Assignment: If a line in the entries below includes the string "Adhesive", copy it out.

Dataset entries:
- - - - - - -

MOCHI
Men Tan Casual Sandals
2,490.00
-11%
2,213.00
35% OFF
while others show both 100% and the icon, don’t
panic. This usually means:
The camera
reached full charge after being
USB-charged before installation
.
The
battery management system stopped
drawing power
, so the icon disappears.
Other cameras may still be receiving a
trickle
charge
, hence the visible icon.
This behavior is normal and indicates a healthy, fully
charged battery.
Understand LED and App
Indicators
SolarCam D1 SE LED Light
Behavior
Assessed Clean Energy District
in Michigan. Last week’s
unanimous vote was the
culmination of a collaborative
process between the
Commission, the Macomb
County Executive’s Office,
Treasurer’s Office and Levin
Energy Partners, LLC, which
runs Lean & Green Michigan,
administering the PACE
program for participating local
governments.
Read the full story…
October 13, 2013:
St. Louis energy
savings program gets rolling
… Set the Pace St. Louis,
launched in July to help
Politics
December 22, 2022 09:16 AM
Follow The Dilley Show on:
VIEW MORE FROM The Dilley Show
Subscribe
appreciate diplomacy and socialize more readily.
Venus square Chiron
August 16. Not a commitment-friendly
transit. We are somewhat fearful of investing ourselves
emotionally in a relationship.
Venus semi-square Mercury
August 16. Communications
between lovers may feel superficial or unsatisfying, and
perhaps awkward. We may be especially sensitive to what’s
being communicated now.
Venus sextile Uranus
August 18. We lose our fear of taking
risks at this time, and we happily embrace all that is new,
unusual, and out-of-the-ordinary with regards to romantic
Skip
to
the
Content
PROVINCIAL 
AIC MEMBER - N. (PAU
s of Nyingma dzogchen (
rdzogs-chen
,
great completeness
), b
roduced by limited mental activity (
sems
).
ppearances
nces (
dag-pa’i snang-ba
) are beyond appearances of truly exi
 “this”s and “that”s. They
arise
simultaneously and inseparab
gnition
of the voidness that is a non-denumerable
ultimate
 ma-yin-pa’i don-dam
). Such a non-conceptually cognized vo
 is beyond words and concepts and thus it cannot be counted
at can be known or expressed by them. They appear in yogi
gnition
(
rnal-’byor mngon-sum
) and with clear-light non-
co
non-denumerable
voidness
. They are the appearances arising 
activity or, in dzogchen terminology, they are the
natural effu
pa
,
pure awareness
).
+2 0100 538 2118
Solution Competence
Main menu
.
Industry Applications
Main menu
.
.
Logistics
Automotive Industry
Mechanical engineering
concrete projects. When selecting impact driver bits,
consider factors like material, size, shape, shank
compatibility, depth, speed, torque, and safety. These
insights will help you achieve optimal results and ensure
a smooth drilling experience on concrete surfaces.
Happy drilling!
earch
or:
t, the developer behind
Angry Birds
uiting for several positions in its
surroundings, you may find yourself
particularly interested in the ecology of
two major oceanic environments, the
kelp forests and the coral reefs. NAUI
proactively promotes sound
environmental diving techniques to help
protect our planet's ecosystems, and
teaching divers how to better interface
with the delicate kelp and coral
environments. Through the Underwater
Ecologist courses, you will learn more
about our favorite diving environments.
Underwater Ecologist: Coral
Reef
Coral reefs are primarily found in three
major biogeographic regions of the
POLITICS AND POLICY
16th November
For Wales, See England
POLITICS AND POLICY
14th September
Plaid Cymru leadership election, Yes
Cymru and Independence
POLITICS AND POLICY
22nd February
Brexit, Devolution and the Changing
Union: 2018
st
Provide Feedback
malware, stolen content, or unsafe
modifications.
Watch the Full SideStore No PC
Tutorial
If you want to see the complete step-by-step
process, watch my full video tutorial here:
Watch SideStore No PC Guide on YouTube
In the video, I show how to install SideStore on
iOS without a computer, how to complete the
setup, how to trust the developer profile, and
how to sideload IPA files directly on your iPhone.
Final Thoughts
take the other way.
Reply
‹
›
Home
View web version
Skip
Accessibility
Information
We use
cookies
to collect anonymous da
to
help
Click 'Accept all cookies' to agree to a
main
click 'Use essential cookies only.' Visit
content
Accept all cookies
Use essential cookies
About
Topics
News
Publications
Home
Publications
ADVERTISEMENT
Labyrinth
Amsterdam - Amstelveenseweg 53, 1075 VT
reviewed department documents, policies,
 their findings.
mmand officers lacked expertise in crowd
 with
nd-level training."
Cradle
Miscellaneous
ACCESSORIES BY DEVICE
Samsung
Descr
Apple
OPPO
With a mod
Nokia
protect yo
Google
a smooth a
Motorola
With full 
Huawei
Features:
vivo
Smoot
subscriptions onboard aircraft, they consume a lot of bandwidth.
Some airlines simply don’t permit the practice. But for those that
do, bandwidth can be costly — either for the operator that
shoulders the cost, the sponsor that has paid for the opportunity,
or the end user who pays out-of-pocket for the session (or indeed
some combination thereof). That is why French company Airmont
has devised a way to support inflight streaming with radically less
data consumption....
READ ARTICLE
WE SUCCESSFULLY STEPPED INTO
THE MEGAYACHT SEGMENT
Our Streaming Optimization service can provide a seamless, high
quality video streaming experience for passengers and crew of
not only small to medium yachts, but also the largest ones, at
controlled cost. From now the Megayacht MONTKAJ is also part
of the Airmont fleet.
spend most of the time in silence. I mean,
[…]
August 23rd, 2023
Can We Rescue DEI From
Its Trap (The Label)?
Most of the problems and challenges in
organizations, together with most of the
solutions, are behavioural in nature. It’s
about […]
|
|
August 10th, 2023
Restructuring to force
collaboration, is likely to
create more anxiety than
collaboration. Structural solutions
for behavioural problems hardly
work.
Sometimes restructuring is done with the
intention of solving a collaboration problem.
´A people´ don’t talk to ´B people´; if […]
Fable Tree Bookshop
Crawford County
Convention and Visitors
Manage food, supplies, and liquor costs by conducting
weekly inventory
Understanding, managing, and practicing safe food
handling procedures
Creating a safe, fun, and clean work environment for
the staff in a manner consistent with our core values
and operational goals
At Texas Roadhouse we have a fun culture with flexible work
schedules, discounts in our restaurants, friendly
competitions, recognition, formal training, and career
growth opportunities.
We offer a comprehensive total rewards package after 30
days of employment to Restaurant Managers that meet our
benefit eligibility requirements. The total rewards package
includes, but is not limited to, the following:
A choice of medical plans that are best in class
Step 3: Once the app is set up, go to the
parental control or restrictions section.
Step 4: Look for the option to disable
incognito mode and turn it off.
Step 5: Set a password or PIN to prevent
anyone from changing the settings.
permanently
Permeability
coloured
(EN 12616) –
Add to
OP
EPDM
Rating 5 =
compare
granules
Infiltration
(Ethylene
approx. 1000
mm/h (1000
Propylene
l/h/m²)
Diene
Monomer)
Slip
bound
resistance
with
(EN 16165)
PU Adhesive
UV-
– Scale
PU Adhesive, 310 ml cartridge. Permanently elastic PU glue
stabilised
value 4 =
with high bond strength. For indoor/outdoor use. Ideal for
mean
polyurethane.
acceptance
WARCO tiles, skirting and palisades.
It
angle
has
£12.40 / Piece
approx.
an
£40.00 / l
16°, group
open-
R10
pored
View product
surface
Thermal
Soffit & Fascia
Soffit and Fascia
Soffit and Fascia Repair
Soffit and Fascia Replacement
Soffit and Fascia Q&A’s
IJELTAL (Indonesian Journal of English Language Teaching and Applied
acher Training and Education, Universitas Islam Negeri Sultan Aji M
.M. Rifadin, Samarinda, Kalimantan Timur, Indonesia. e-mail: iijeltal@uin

- - - - - - -

Reply to the task:
PU Adhesive
PU Adhesive, 310 ml cartridge. Permanently elastic PU glue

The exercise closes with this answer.